# INSTRUCTIONS TO FOLLOW
Find every line in the data below that contains the word "from", with case counting, and copy each of those lines.

☆ ☆ ☆ ☆ ☆ ☆ ☆

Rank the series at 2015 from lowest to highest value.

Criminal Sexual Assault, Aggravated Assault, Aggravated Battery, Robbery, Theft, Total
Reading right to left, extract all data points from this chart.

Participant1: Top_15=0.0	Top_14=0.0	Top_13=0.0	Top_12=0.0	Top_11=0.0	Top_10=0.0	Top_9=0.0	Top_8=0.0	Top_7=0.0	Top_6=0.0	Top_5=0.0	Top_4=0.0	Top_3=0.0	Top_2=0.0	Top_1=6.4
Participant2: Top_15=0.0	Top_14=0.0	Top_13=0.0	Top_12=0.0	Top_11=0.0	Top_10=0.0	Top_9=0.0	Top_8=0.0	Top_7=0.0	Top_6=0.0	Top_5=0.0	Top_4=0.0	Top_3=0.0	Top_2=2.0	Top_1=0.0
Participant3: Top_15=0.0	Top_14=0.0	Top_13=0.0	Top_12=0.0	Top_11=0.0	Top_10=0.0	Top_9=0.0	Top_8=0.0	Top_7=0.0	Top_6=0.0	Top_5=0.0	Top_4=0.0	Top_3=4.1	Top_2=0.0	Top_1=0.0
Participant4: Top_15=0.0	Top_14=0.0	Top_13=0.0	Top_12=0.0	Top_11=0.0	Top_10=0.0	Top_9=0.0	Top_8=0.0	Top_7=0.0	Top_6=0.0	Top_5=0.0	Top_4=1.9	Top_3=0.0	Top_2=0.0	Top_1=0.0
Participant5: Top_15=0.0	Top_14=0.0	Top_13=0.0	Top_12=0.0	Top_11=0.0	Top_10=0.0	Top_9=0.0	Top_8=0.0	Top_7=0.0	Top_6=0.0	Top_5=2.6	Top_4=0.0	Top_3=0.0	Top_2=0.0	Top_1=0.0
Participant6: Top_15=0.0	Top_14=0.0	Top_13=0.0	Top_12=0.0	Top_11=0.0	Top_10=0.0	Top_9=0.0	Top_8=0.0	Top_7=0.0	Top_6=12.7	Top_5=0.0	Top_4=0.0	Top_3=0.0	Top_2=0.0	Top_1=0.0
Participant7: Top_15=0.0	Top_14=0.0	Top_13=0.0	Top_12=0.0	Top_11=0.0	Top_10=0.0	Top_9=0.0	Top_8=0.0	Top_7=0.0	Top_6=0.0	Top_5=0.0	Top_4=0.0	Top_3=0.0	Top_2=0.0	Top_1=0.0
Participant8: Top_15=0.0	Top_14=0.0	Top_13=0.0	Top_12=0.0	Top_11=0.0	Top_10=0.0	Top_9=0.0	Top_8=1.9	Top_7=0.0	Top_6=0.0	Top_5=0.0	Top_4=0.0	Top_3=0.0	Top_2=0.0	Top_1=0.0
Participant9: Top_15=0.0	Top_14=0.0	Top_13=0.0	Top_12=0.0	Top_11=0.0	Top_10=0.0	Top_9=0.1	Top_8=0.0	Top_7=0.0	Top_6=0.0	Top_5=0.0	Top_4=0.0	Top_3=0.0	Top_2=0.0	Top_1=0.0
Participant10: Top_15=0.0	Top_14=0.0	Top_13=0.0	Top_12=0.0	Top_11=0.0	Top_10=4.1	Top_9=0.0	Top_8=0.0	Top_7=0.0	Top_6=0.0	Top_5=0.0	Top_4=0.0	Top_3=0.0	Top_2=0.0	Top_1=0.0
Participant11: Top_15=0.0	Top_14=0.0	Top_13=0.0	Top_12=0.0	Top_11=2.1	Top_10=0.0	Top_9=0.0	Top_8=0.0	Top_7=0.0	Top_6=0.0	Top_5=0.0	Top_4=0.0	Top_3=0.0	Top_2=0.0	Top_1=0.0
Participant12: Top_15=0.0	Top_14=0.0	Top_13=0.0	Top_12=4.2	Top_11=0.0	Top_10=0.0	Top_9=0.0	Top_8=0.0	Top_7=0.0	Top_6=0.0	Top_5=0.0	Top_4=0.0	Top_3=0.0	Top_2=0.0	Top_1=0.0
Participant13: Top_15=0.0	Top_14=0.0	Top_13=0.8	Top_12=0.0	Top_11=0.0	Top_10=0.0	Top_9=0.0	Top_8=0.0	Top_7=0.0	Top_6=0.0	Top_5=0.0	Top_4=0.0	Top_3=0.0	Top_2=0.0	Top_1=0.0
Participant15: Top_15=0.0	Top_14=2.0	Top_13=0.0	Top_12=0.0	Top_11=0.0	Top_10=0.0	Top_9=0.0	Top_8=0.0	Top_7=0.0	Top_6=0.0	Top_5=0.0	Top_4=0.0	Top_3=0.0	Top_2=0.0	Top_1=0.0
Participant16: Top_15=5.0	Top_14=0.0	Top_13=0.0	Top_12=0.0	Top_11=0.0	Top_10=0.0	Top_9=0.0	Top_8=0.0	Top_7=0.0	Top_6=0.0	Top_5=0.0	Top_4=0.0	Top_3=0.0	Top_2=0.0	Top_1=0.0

☆ ☆ ☆ ☆ ☆ ☆ ☆

# EXERCISE SOLUTION
Rank the series at 2015 from lowest to highest value.
Reading right to left, extract all data points from this chart.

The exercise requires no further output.